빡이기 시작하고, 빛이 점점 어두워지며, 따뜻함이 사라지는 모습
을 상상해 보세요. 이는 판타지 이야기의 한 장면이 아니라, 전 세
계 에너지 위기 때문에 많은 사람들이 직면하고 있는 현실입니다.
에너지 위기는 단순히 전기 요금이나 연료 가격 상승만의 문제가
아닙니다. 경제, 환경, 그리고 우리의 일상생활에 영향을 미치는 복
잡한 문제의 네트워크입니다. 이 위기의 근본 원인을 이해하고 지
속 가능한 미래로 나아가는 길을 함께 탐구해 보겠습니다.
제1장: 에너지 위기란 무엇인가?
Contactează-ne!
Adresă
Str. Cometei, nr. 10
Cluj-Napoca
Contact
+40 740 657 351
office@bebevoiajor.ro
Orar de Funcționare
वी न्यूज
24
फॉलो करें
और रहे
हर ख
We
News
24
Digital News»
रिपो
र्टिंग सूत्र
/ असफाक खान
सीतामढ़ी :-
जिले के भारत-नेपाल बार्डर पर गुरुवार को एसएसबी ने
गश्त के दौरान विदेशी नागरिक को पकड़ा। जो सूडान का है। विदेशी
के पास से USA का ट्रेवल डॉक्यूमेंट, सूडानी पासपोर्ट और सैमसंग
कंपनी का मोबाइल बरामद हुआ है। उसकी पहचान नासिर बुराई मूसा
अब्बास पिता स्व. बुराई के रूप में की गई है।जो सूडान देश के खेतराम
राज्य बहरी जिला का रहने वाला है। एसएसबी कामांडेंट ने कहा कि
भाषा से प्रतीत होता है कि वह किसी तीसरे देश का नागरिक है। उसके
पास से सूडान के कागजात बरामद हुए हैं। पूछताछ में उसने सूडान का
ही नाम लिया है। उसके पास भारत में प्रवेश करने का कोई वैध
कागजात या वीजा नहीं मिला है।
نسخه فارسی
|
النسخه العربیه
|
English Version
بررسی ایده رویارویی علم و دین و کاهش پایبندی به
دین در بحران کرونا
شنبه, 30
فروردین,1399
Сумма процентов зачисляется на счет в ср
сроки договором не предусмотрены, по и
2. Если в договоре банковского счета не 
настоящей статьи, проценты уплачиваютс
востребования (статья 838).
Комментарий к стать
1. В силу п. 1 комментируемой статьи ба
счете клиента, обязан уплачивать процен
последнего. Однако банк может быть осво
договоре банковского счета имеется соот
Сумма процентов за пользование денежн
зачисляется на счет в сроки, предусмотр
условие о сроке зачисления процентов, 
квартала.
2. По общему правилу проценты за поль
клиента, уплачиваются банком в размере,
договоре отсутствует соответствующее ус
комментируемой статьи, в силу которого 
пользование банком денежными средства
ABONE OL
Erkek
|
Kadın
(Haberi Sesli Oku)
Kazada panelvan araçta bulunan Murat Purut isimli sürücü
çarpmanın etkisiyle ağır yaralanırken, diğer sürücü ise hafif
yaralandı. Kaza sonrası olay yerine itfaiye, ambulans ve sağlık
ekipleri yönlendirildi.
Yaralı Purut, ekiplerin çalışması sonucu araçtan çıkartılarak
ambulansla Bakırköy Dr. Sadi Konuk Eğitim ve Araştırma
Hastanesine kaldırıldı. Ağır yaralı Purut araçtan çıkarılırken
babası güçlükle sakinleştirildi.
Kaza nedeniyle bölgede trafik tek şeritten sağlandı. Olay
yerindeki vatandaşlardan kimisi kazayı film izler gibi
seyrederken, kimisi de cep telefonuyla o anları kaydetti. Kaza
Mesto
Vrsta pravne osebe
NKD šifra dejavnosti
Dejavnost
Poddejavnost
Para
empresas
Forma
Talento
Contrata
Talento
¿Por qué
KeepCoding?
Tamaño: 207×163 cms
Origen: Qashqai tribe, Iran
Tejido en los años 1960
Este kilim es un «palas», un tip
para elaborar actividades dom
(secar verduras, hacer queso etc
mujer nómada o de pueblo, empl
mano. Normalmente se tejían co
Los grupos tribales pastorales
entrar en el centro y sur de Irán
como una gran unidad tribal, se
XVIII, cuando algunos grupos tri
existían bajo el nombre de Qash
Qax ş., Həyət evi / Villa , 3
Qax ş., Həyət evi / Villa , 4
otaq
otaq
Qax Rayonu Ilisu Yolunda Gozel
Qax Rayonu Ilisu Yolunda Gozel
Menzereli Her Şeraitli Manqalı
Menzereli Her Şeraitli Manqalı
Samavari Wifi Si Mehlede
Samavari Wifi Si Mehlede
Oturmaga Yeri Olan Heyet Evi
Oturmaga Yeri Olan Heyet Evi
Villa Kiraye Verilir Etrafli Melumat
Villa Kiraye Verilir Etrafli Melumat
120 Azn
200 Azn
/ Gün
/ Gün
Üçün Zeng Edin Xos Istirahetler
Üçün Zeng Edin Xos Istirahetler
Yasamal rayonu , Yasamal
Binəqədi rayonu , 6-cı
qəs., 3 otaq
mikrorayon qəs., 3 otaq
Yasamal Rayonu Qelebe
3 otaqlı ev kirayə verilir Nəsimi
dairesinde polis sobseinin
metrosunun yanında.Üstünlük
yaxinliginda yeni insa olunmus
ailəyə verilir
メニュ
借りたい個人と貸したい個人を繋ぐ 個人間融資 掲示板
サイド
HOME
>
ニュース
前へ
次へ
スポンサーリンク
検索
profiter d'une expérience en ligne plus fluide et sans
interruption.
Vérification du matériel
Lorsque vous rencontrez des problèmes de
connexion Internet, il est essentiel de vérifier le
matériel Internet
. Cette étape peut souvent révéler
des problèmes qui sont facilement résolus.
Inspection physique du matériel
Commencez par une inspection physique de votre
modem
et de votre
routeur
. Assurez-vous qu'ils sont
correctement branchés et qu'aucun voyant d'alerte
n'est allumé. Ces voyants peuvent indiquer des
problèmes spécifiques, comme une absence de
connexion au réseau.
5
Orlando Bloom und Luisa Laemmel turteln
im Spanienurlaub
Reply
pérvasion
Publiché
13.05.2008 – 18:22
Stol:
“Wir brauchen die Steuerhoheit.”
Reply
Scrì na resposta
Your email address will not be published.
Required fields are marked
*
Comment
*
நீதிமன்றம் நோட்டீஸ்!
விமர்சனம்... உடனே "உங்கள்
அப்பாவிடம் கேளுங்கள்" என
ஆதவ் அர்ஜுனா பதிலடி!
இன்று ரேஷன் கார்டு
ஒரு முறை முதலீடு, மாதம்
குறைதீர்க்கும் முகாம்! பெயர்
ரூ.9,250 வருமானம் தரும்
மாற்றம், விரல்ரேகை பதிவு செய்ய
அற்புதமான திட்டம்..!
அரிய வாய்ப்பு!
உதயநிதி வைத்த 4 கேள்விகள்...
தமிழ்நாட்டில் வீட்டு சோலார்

::::::::::

Can you reproduce every line of text from all the entries above, character for character, with nothing changed?

### ANSWER SECTION
빡이기 시작하고, 빛이 점점 어두워지며, 따뜻함이 사라지는 모습
을 상상해 보세요. 이는 판타지 이야기의 한 장면이 아니라, 전 세
계 에너지 위기 때문에 많은 사람들이 직면하고 있는 현실입니다.
에너지 위기는 단순히 전기 요금이나 연료 가격 상승만의 문제가
아닙니다. 경제, 환경, 그리고 우리의 일상생활에 영향을 미치는 복
잡한 문제의 네트워크입니다. 이 위기의 근본 원인을 이해하고 지
속 가능한 미래로 나아가는 길을 함께 탐구해 보겠습니다.
제1장: 에너지 위기란 무엇인가?
Contactează-ne!
Adresă
Str. Cometei, nr. 10
Cluj-Napoca
Contact
+40 740 657 351
office@bebevoiajor.ro
Orar de Funcționare
वी न्यूज
24
फॉलो करें
और रहे
हर ख
We
News
24
Digital News»
रिपो
र्टिंग सूत्र
/ असफाक खान
सीतामढ़ी :-
जिले के भारत-नेपाल बार्डर पर गुरुवार को एसएसबी ने
गश्त के दौरान विदेशी नागरिक को पकड़ा। जो सूडान का है। विदेशी
के पास से USA का ट्रेवल डॉक्यूमेंट, सूडानी पासपोर्ट और सैमसंग
कंपनी का मोबाइल बरामद हुआ है। उसकी पहचान नासिर बुराई मूसा
अब्बास पिता स्व. बुराई के रूप में की गई है।जो सूडान देश के खेतराम
राज्य बहरी जिला का रहने वाला है। एसएसबी कामांडेंट ने कहा कि
भाषा से प्रतीत होता है कि वह किसी तीसरे देश का नागरिक है। उसके
पास से सूडान के कागजात बरामद हुए हैं। पूछताछ में उसने सूडान का
ही नाम लिया है। उसके पास भारत में प्रवेश करने का कोई वैध
कागजात या वीजा नहीं मिला है।
نسخه فارسی
|
النسخه العربیه
|
English Version
بررسی ایده رویارویی علم و دین و کاهش پایبندی به
دین در بحران کرونا
شنبه, 30
فروردین,1399
Сумма процентов зачисляется на счет в ср
сроки договором не предусмотрены, по и
2. Если в договоре банковского счета не 
настоящей статьи, проценты уплачиваютс
востребования (статья 838).
Комментарий к стать
1. В силу п. 1 комментируемой статьи ба
счете клиента, обязан уплачивать процен
последнего. Однако банк может быть осво
договоре банковского счета имеется соот
Сумма процентов за пользование денежн
зачисляется на счет в сроки, предусмотр
условие о сроке зачисления процентов, 
квартала.
2. По общему правилу проценты за поль
клиента, уплачиваются банком в размере,
договоре отсутствует соответствующее ус
комментируемой статьи, в силу которого 
пользование банком денежными средства
ABONE OL
Erkek
|
Kadın
(Haberi Sesli Oku)
Kazada panelvan araçta bulunan Murat Purut isimli sürücü
çarpmanın etkisiyle ağır yaralanırken, diğer sürücü ise hafif
yaralandı. Kaza sonrası olay yerine itfaiye, ambulans ve sağlık
ekipleri yönlendirildi.
Yaralı Purut, ekiplerin çalışması sonucu araçtan çıkartılarak
ambulansla Bakırköy Dr. Sadi Konuk Eğitim ve Araştırma
Hastanesine kaldırıldı. Ağır yaralı Purut araçtan çıkarılırken
babası güçlükle sakinleştirildi.
Kaza nedeniyle bölgede trafik tek şeritten sağlandı. Olay
yerindeki vatandaşlardan kimisi kazayı film izler gibi
seyrederken, kimisi de cep telefonuyla o anları kaydetti. Kaza
Mesto
Vrsta pravne osebe
NKD šifra dejavnosti
Dejavnost
Poddejavnost
Para
empresas
Forma
Talento
Contrata
Talento
¿Por qué
KeepCoding?
Tamaño: 207×163 cms
Origen: Qashqai tribe, Iran
Tejido en los años 1960
Este kilim es un «palas», un tip
para elaborar actividades dom
(secar verduras, hacer queso etc
mujer nómada o de pueblo, empl
mano. Normalmente se tejían co
Los grupos tribales pastorales
entrar en el centro y sur de Irán
como una gran unidad tribal, se
XVIII, cuando algunos grupos tri
existían bajo el nombre de Qash
Qax ş., Həyət evi / Villa , 3
Qax ş., Həyət evi / Villa , 4
otaq
otaq
Qax Rayonu Ilisu Yolunda Gozel
Qax Rayonu Ilisu Yolunda Gozel
Menzereli Her Şeraitli Manqalı
Menzereli Her Şeraitli Manqalı
Samavari Wifi Si Mehlede
Samavari Wifi Si Mehlede
Oturmaga Yeri Olan Heyet Evi
Oturmaga Yeri Olan Heyet Evi
Villa Kiraye Verilir Etrafli Melumat
Villa Kiraye Verilir Etrafli Melumat
120 Azn
200 Azn
/ Gün
/ Gün
Üçün Zeng Edin Xos Istirahetler
Üçün Zeng Edin Xos Istirahetler
Yasamal rayonu , Yasamal
Binəqədi rayonu , 6-cı
qəs., 3 otaq
mikrorayon qəs., 3 otaq
Yasamal Rayonu Qelebe
3 otaqlı ev kirayə verilir Nəsimi
dairesinde polis sobseinin
metrosunun yanında.Üstünlük
yaxinliginda yeni insa olunmus
ailəyə verilir
メニュ
借りたい個人と貸したい個人を繋ぐ 個人間融資 掲示板
サイド
HOME
>
ニュース
前へ
次へ
スポンサーリンク
検索
profiter d'une expérience en ligne plus fluide et sans
interruption.
Vérification du matériel
Lorsque vous rencontrez des problèmes de
connexion Internet, il est essentiel de vérifier le
matériel Internet
. Cette étape peut souvent révéler
des problèmes qui sont facilement résolus.
Inspection physique du matériel
Commencez par une inspection physique de votre
modem
et de votre
routeur
. Assurez-vous qu'ils sont
correctement branchés et qu'aucun voyant d'alerte
n'est allumé. Ces voyants peuvent indiquer des
problèmes spécifiques, comme une absence de
connexion au réseau.
5
Orlando Bloom und Luisa Laemmel turteln
im Spanienurlaub
Reply
pérvasion
Publiché
13.05.2008 – 18:22
Stol:
“Wir brauchen die Steuerhoheit.”
Reply
Scrì na resposta
Your email address will not be published.
Required fields are marked
*
Comment
*
நீதிமன்றம் நோட்டீஸ்!
விமர்சனம்... உடனே "உங்கள்
அப்பாவிடம் கேளுங்கள்" என
ஆதவ் அர்ஜுனா பதிலடி!
இன்று ரேஷன் கார்டு
ஒரு முறை முதலீடு, மாதம்
குறைதீர்க்கும் முகாம்! பெயர்
ரூ.9,250 வருமானம் தரும்
மாற்றம், விரல்ரேகை பதிவு செய்ய
அற்புதமான திட்டம்..!
அரிய வாய்ப்பு!
உதயநிதி வைத்த 4 கேள்விகள்...
தமிழ்நாட்டில் வீட்டு சோலார்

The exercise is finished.